[Transcribed page text]
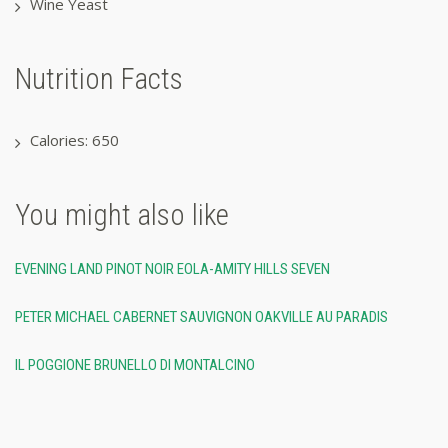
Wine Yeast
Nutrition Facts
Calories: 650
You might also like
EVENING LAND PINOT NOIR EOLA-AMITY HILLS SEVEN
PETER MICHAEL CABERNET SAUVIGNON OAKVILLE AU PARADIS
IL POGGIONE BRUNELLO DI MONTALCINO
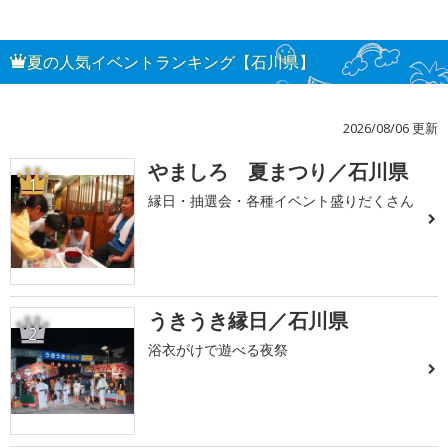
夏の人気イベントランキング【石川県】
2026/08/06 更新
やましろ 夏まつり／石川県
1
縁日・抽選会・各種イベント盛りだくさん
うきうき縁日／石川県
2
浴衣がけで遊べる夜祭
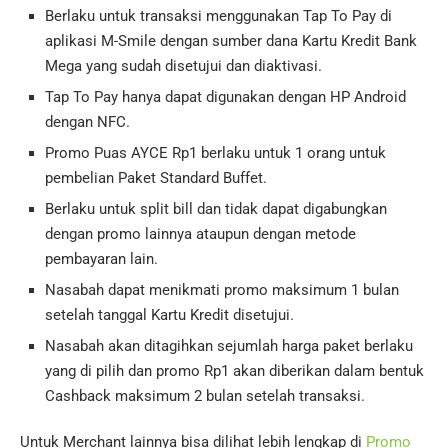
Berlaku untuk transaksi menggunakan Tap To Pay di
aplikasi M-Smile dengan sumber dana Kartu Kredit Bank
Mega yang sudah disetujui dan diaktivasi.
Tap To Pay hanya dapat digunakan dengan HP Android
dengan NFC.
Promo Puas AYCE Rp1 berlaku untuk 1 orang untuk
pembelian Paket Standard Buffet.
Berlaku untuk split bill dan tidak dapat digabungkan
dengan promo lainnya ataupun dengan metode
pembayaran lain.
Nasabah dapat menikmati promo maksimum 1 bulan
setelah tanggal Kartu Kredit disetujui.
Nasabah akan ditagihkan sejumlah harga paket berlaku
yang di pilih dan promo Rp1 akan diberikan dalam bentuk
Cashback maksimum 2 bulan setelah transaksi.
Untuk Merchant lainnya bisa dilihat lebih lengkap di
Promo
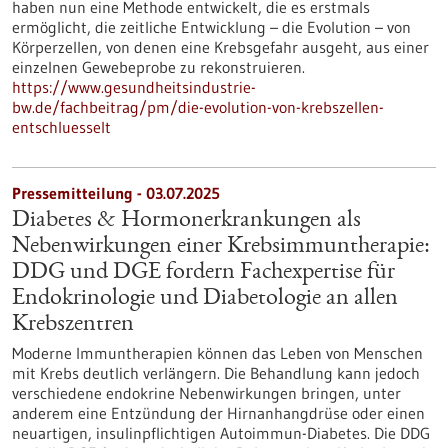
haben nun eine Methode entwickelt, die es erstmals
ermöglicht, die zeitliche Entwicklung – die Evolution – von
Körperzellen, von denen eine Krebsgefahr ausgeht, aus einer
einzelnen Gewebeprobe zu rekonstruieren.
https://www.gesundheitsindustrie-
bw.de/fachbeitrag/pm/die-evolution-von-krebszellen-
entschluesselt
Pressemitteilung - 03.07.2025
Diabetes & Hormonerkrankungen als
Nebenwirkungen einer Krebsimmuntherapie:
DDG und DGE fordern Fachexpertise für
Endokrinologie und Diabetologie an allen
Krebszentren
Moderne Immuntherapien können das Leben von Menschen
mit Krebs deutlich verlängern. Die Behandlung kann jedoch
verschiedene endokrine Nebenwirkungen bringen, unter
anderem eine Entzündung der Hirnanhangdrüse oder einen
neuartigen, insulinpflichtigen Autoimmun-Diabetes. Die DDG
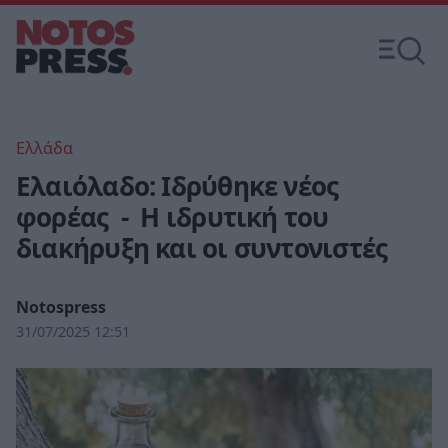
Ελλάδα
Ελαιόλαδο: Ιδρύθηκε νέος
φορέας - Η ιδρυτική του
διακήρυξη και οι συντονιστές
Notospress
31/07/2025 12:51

* * *

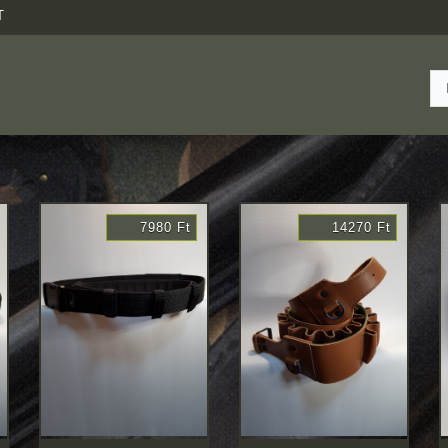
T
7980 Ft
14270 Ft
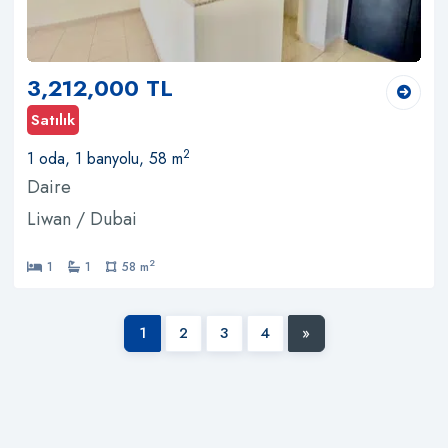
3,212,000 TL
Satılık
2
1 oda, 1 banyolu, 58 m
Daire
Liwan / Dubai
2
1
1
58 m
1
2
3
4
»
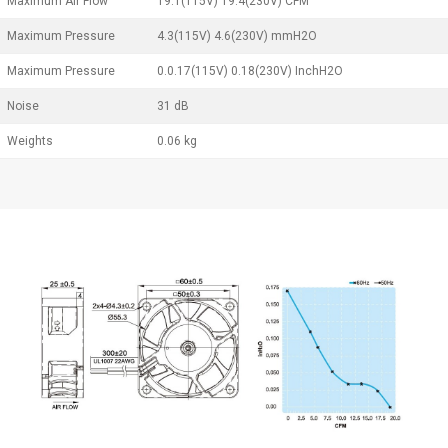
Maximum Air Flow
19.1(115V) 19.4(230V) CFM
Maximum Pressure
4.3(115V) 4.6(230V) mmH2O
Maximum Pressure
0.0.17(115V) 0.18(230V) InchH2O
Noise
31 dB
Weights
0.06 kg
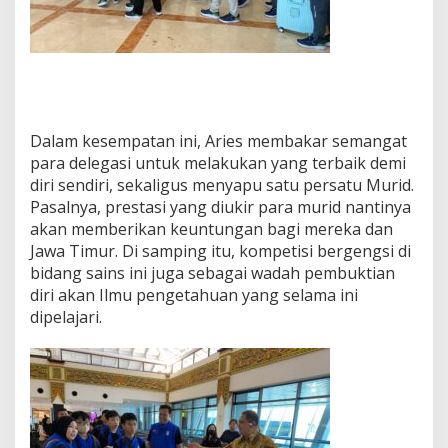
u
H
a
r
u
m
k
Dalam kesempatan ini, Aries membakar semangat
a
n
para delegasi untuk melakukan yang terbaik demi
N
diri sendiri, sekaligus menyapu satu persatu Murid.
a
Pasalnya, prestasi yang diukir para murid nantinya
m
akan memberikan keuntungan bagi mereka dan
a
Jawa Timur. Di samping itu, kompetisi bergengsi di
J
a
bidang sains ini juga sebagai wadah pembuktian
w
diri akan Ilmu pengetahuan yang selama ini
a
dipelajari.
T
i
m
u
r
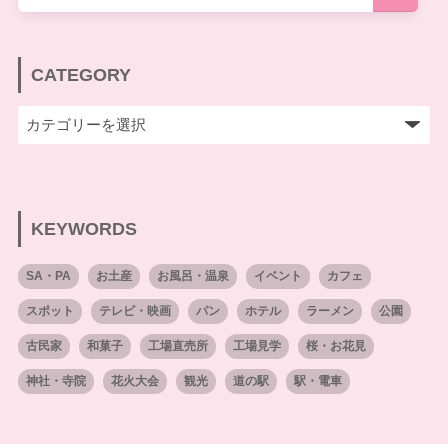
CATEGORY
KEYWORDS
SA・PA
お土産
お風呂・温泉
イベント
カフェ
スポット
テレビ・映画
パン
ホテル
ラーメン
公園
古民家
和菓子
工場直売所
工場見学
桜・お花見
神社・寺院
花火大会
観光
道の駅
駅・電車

* * *

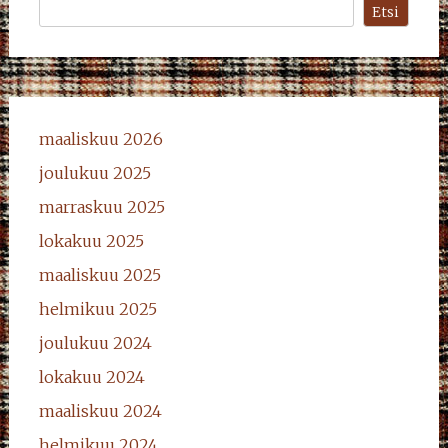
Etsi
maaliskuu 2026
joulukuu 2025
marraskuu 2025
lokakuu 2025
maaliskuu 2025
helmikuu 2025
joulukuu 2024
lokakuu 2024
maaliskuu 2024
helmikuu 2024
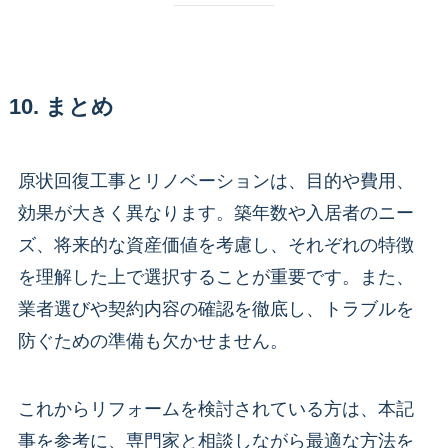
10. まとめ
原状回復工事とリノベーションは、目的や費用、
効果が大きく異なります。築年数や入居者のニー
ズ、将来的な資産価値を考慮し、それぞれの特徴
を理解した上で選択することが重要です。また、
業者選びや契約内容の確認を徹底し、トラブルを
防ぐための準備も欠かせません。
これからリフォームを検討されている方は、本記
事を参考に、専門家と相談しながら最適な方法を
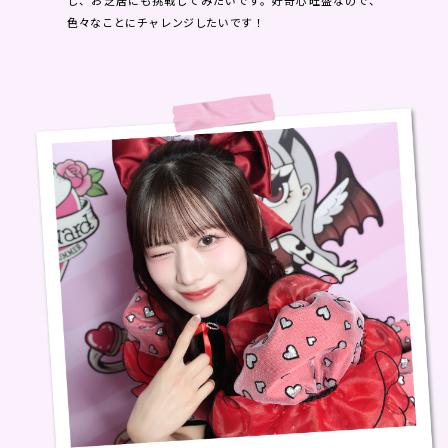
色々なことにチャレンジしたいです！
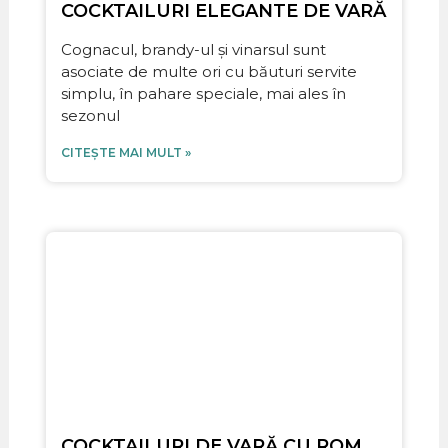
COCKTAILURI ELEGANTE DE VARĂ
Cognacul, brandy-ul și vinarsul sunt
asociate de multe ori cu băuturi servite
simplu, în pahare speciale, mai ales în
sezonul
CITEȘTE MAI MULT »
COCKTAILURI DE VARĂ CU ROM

▸ **Task directions**
Reproduce the data beginning at the line that has "COCKTAILURI ELEGANTE DE VARĂ" and stopping after the line that has "COCKTAILURI DE VARĂ CU ROM", substituting "anotimpul" for "sezonul" and leaving everything else unchanged.

▸ **Answer**
COCKTAILURI ELEGANTE DE VARĂ
Cognacul, brandy-ul și vinarsul sunt
asociate de multe ori cu băuturi servite
simplu, în pahare speciale, mai ales în
anotimpul
CITEȘTE MAI MULT »
COCKTAILURI DE VARĂ CU ROM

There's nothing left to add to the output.